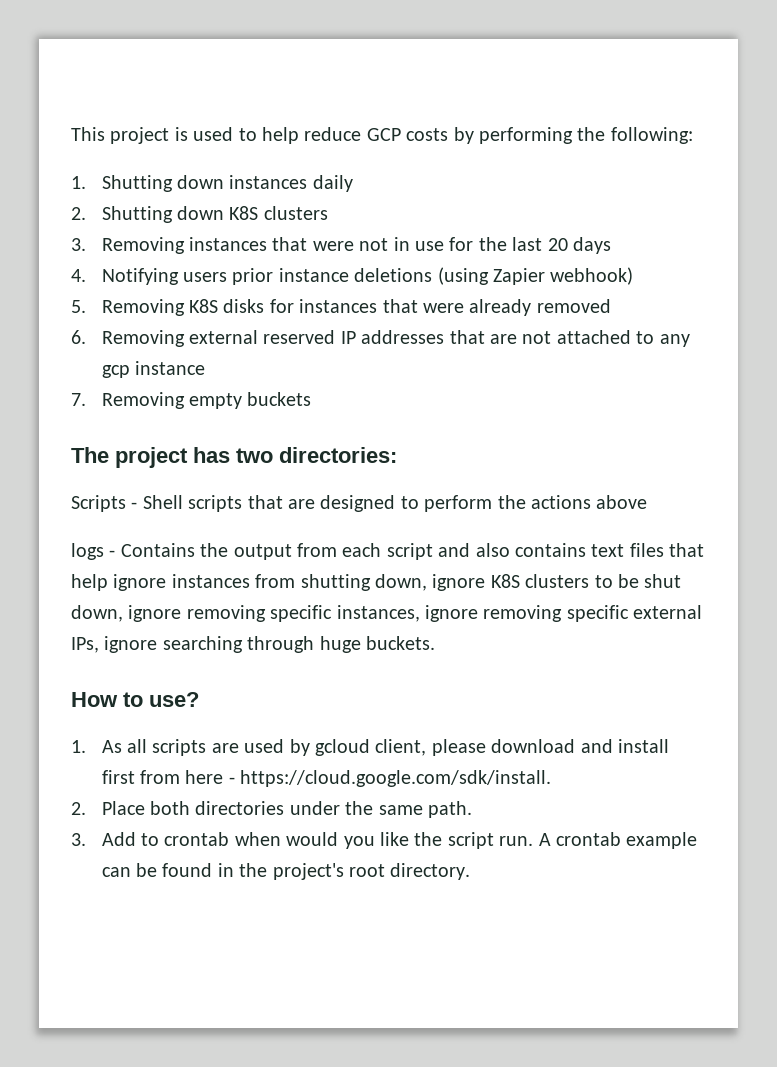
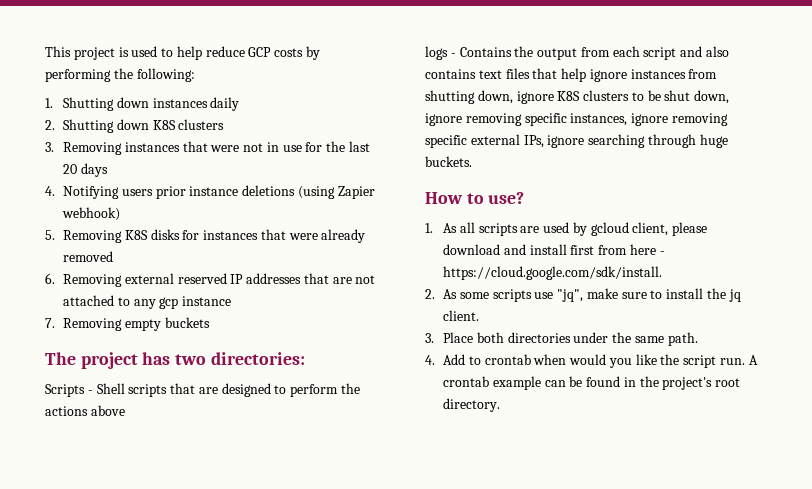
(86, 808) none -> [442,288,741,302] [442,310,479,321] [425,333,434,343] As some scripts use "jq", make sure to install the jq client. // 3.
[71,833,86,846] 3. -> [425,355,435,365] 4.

• • • •

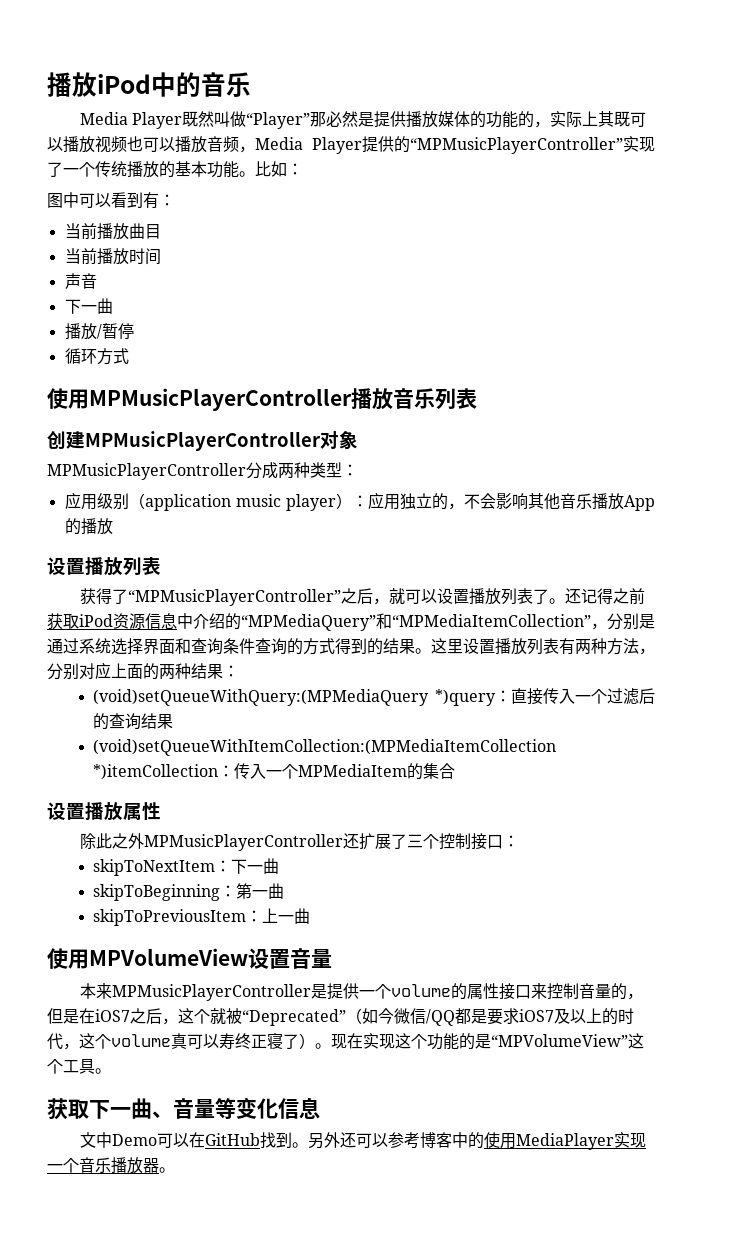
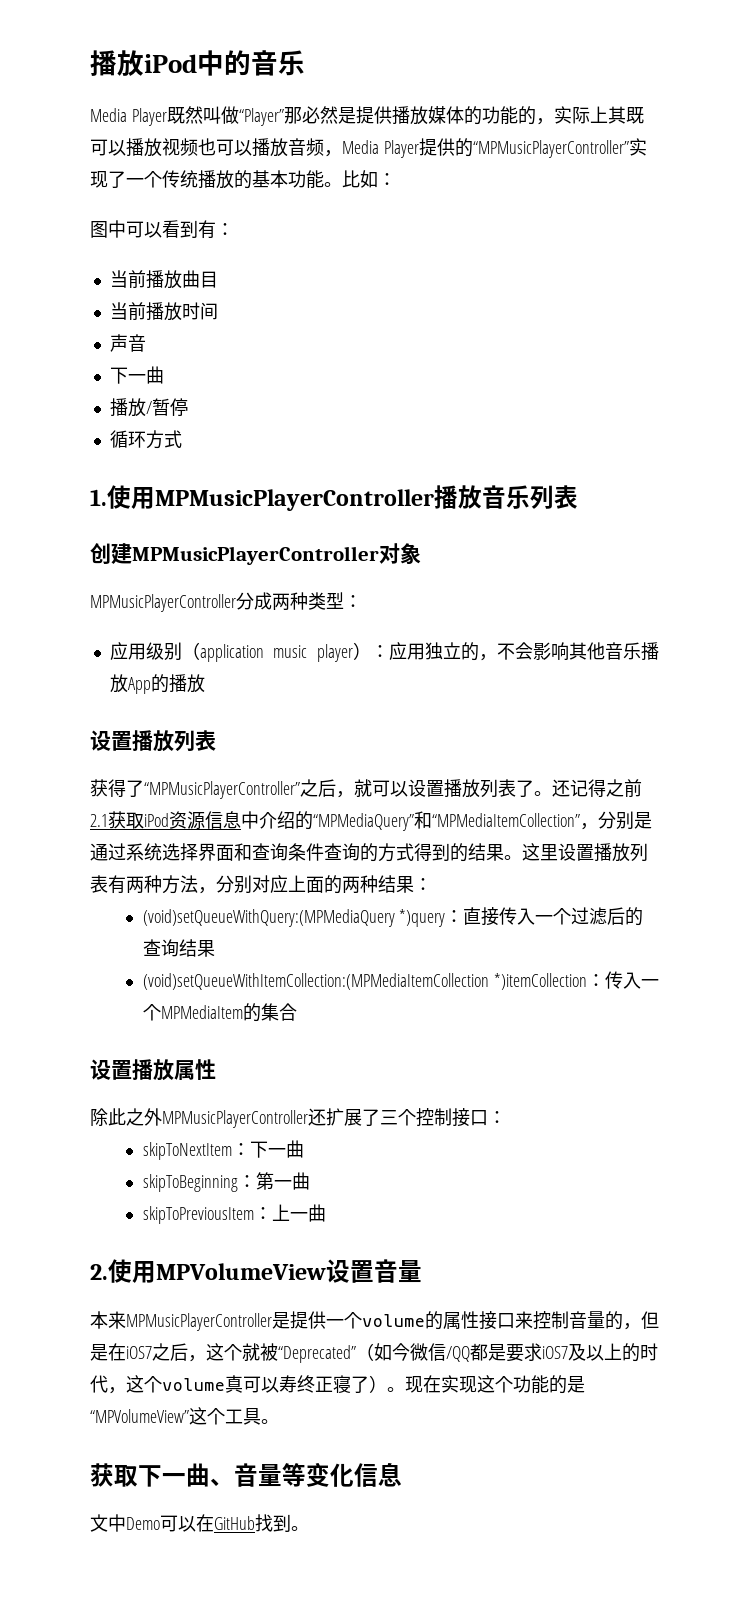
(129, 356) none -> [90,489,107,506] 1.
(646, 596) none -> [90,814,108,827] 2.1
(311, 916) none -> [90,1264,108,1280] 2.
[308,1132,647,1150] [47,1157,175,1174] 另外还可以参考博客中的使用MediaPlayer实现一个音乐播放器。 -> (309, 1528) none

• • • •

■ **PROBLEM DESCRIPTION**
I need each line of the entries that holds the string "none" located and copied.

■ **YOUR RESPONSE**
(86, 808) none -> [442,288,741,302] [442,310,479,321] [425,333,434,343] As some scripts use "jq", make sure to install the jq client. // 3.
(129, 356) none -> [90,489,107,506] 1.
(646, 596) none -> [90,814,108,827] 2.1
(311, 916) none -> [90,1264,108,1280] 2.
[308,1132,647,1150] [47,1157,175,1174] 另外还可以参考博客中的使用MediaPlayer实现一个音乐播放器。 -> (309, 1528) none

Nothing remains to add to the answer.